Lurking: the unfollow that wasn’t
I started this journey years ago with no real expectations—just me, sharing my experience with the void. Writing has always been my therapy. It helps me process, release, and move forward. Some people meditate. Me? I write.
And in all these years of putting my thoughts into words, I’ve noticed some fascinating things. But one phenomenon stands out above the rest: lurking.
Oh yes. The fine art of loudly announcing their exit, hitting unfollow with theatrical flair—only to lurk from the shadows, keeping tabs without ever engaging. It’s equal parts baffling and wildly entertaining. And, if we’re being honest, a little predictable.
Because why do people do this?
The psychology is fascinating. Lurking is rooted in curiosity, control, and, sometimes, a sprinkle of unresolved feelings. It’s like dramatically slamming the door on your way out of a party, then peeking through the window to see if anyone noticed.
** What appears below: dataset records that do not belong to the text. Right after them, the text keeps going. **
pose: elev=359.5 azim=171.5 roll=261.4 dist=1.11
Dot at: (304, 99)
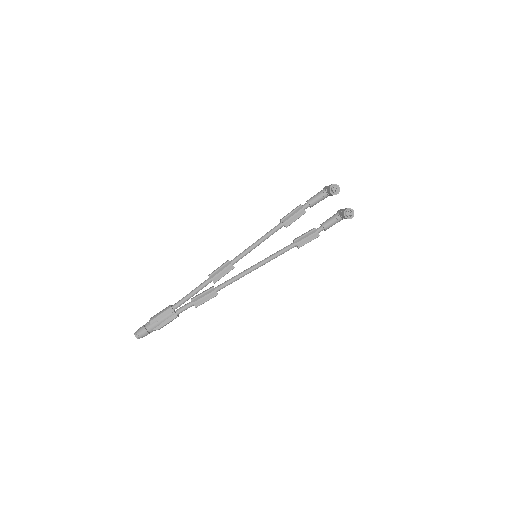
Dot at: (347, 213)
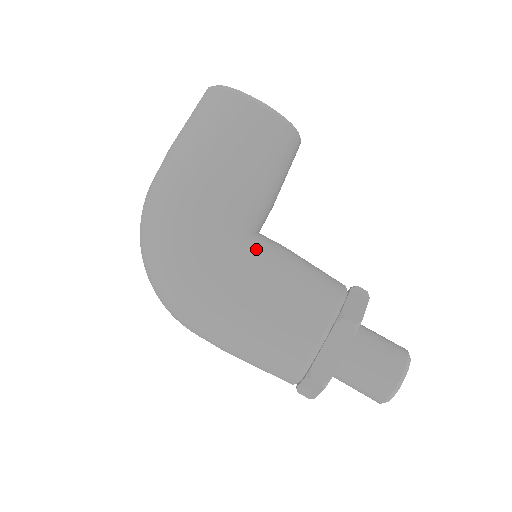
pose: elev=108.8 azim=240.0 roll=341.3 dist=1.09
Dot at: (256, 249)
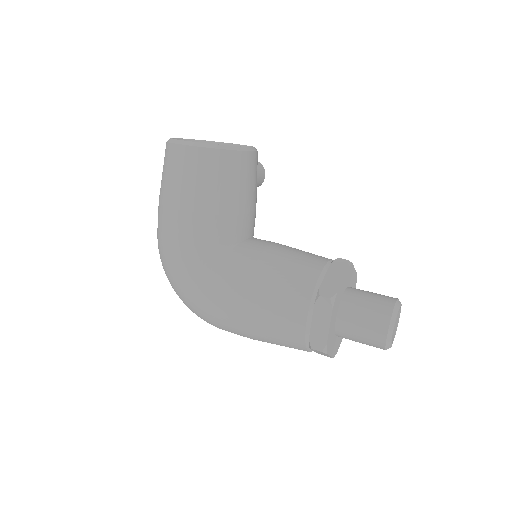
Dot at: (242, 259)
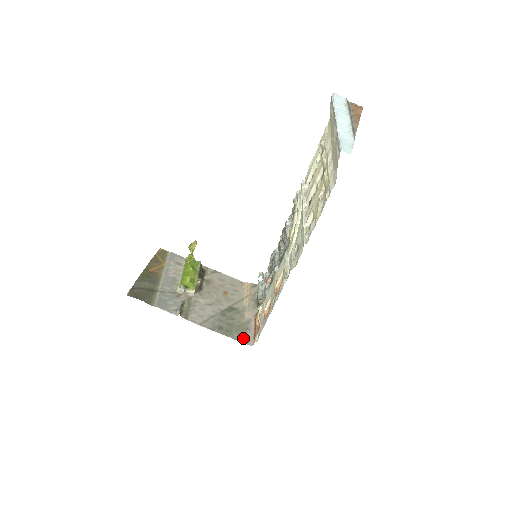
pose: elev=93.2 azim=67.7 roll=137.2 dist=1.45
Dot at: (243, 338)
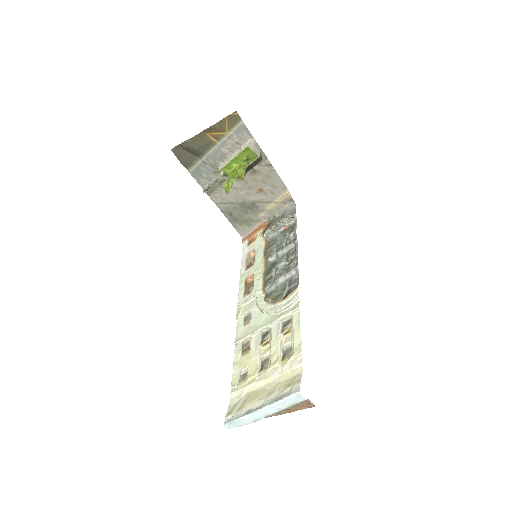
Dot at: (241, 229)
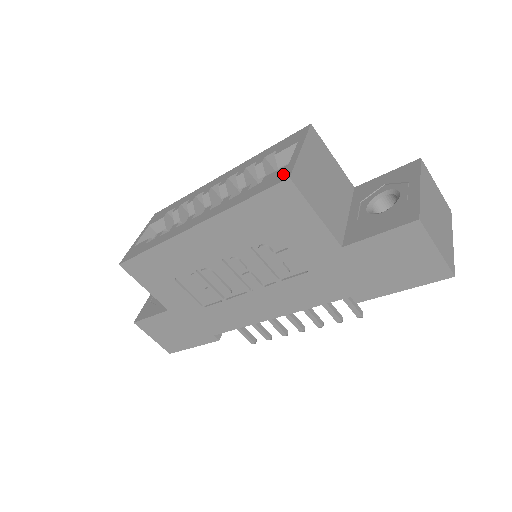
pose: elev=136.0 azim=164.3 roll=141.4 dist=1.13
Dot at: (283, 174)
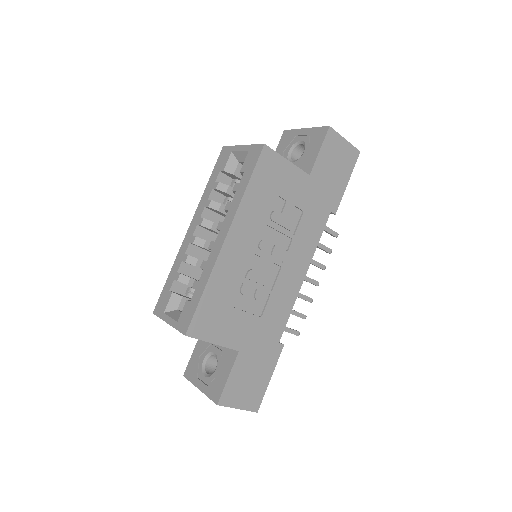
Dot at: (255, 151)
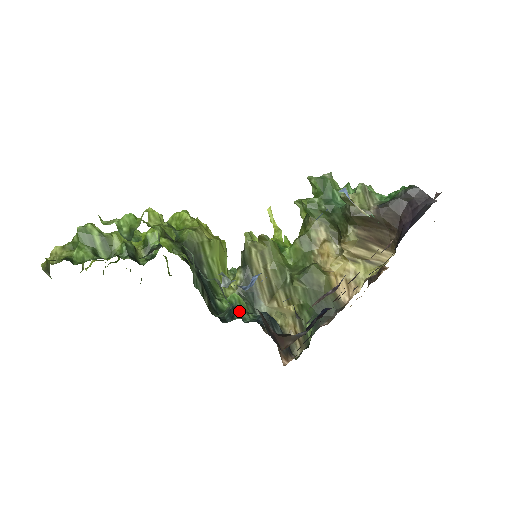
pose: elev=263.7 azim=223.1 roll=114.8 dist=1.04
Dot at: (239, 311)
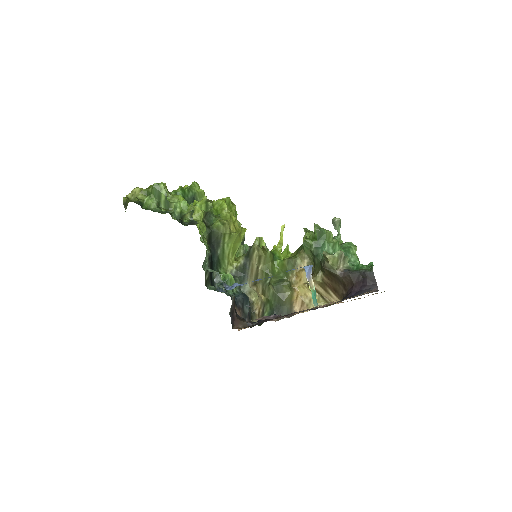
Dot at: occluded
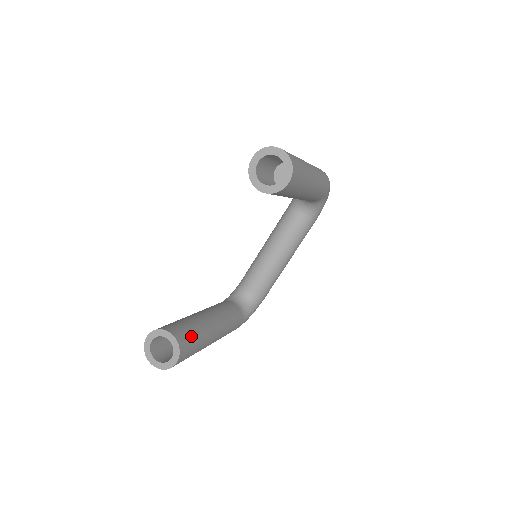
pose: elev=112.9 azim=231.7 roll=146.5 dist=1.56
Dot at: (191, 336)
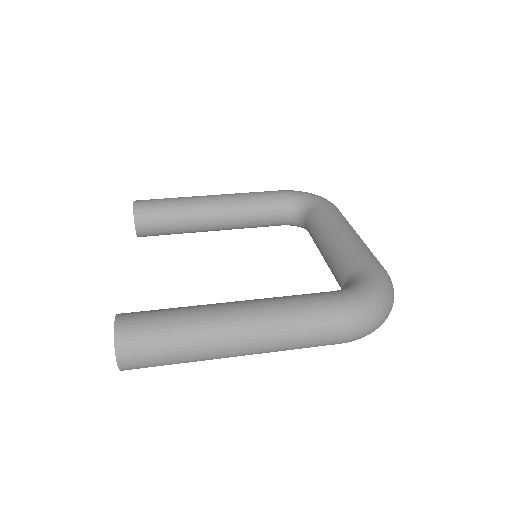
Dot at: (162, 232)
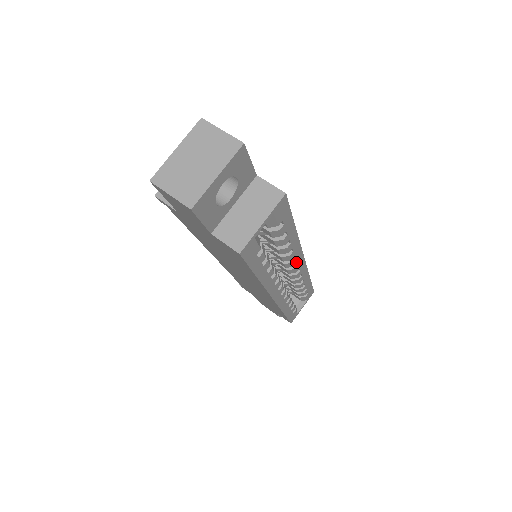
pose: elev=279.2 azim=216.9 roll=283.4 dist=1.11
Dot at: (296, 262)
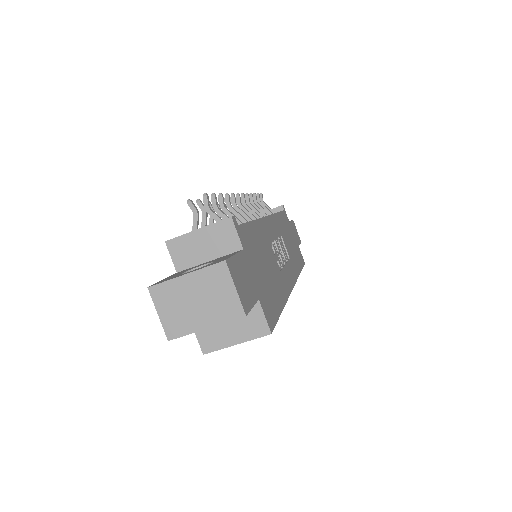
Dot at: occluded
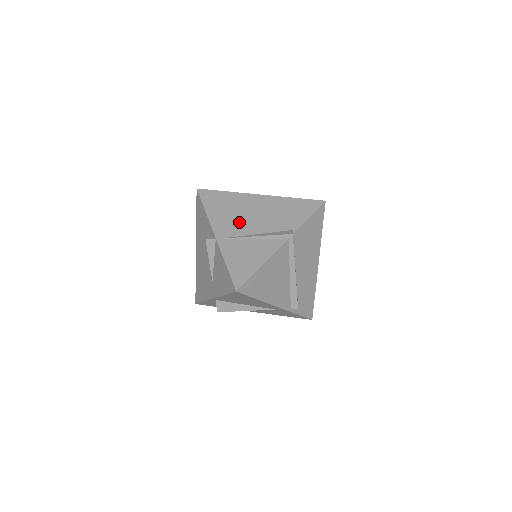
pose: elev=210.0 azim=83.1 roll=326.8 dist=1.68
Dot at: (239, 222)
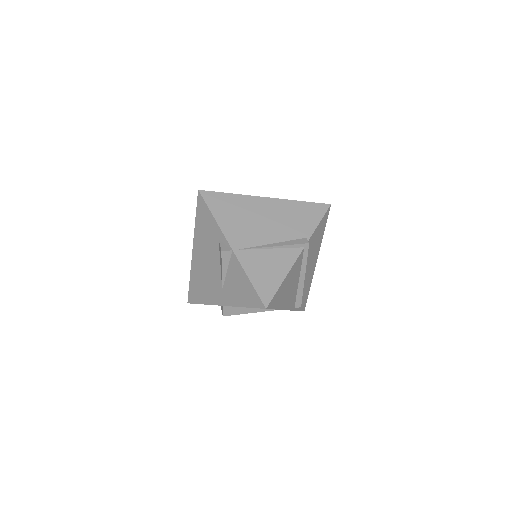
Dot at: (252, 230)
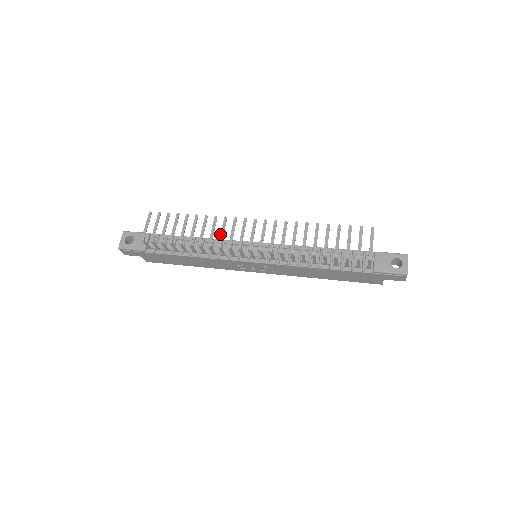
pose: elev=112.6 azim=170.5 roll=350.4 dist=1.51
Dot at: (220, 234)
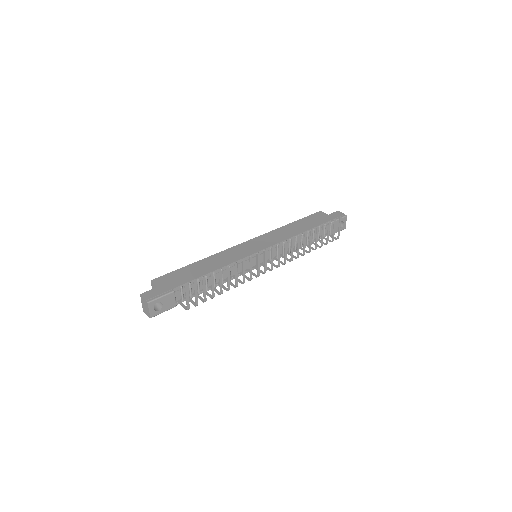
Dot at: (250, 272)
Silence is engagement. The brain knows that. And so, the lurker lurks.
Which brings me to Leprechaun Larry—the reigning champion of backhanded compliments, the king of passive-aggressive commentary, and the undisputed master of the dramatic exit.
Larry and the burner account support group
And up until now, Larry has been very committed to pretending I don’t exist—except for that grand, chest-puffed unfollow.
Which is why it’s hilarious that after all that noise, he’s been lurking this whole time… from a burner account.
At first, I didn’t notice. Why would I? If someone removes themselves from my space, goodbye, good luck. But then… something weird started happening.
It started as a tiny curiosity—a single, no-name account with zero original posts that felt… off. Watching my stories. Keeping up with my every move.
And then the detective work began. A few clicks here, a little scrolling there, and suddenly, I was deep in a rabbit hole.
Thirty minutes later, I uncovered four more accounts just like it. Suspiciously identical, eerily synchronized.
The funniest part? They all follow each other. It’s like a weird little burner-account support group. A network of fake profiles cheering each other on in the shadows. Even more weird? They all follow their own real life accounts. Grown……. men.
And then it clicked.
Oh. Ohhhh.
Larry, is that you?
The “passive” in passive aggressive has left the chat
The thing about lurking? It’s about control. It’s about staying in the loop without being seen, maintaining a presence without participation. A silent seat at the table, a fly on the wall.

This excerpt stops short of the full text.